> [GIVEN DATA]
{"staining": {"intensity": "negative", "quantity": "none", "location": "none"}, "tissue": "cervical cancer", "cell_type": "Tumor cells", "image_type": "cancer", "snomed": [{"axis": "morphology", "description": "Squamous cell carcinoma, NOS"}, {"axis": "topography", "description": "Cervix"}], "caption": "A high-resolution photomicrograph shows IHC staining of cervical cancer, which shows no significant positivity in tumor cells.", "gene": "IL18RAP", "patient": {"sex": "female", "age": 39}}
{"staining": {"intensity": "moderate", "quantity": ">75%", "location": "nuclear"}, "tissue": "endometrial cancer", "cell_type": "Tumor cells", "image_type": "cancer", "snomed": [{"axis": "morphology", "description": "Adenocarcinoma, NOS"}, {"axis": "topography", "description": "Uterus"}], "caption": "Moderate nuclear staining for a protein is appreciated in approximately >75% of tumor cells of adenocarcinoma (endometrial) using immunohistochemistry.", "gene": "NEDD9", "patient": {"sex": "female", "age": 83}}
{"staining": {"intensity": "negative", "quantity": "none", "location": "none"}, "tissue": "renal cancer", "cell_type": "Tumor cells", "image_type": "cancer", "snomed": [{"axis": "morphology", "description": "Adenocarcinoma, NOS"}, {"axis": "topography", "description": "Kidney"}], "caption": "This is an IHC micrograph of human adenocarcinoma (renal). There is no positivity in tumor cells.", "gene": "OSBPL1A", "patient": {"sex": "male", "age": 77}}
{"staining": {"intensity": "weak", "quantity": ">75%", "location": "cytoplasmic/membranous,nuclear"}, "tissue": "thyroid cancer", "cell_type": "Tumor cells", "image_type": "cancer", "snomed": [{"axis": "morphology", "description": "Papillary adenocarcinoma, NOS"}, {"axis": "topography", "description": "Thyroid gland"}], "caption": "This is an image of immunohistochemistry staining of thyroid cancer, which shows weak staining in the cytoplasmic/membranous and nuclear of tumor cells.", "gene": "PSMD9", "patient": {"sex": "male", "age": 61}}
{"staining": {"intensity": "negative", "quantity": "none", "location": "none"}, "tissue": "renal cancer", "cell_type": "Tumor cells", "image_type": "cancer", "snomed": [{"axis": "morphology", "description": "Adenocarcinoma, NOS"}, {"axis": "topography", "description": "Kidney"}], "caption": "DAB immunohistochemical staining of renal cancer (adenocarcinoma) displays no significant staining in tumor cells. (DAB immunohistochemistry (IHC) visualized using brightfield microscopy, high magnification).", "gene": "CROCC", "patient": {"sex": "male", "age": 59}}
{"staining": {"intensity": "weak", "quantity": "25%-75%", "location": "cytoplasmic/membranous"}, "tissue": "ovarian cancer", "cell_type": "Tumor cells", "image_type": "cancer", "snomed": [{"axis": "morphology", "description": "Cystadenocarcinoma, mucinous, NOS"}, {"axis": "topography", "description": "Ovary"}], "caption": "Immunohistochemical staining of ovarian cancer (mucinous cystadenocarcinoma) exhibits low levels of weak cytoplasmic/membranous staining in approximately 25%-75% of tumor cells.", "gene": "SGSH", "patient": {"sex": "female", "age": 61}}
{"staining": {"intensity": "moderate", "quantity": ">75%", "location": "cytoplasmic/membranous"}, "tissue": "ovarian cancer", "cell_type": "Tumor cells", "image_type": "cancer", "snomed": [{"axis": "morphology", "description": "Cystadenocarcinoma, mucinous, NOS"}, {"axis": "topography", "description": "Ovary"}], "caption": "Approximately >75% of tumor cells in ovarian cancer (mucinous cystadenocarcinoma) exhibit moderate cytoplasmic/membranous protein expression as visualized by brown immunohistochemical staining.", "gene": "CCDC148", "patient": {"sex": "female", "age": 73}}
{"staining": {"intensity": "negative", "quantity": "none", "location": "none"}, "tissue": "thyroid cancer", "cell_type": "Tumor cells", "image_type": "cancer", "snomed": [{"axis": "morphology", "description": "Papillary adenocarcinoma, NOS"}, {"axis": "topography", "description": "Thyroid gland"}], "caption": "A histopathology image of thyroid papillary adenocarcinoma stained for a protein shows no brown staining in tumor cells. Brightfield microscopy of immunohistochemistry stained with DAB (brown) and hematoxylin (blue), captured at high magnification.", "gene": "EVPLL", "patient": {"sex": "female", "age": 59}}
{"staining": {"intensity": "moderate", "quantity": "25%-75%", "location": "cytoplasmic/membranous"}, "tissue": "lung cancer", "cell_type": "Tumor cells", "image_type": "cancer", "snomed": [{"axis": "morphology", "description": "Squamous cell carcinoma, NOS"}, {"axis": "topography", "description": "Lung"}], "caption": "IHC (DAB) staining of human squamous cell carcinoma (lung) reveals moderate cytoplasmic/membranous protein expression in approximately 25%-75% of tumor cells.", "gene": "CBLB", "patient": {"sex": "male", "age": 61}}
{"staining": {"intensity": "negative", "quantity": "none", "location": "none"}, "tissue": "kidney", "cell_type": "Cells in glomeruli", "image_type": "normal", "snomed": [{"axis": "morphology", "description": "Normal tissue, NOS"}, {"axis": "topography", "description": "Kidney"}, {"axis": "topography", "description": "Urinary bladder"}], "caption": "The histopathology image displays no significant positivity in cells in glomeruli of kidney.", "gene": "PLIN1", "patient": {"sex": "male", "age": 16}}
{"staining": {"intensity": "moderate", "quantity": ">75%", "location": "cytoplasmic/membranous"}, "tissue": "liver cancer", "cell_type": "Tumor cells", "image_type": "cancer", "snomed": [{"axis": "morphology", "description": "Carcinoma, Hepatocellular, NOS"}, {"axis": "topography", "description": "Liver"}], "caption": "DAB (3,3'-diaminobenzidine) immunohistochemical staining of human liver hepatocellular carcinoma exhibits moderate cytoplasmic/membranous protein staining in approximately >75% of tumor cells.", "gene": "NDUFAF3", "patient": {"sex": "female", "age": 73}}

> [WHAT YOU SHOULD DO]
Search the listing above for the lines with "histopathology image of" and "(DAB) staining of", then output those lines and all lines between them exactly.

> [REPLY TO THE EXERCISE]
{"staining": {"intensity": "negative", "quantity": "none", "location": "none"}, "tissue": "thyroid cancer", "cell_type": "Tumor cells", "image_type": "cancer", "snomed": [{"axis": "morphology", "description": "Papillary adenocarcinoma, NOS"}, {"axis": "topography", "description": "Thyroid gland"}], "caption": "A histopathology image of thyroid papillary adenocarcinoma stained for a protein shows no brown staining in tumor cells. Brightfield microscopy of immunohistochemistry stained with DAB (brown) and hematoxylin (blue), captured at high magnification.", "gene": "EVPLL", "patient": {"sex": "female", "age": 59}}
{"staining": {"intensity": "moderate", "quantity": "25%-75%", "location": "cytoplasmic/membranous"}, "tissue": "lung cancer", "cell_type": "Tumor cells", "image_type": "cancer", "snomed": [{"axis": "morphology", "description": "Squamous cell carcinoma, NOS"}, {"axis": "topography", "description": "Lung"}], "caption": "IHC (DAB) staining of human squamous cell carcinoma (lung) reveals moderate cytoplasmic/membranous protein expression in approximately 25%-75% of tumor cells.", "gene": "CBLB", "patient": {"sex": "male", "age": 61}}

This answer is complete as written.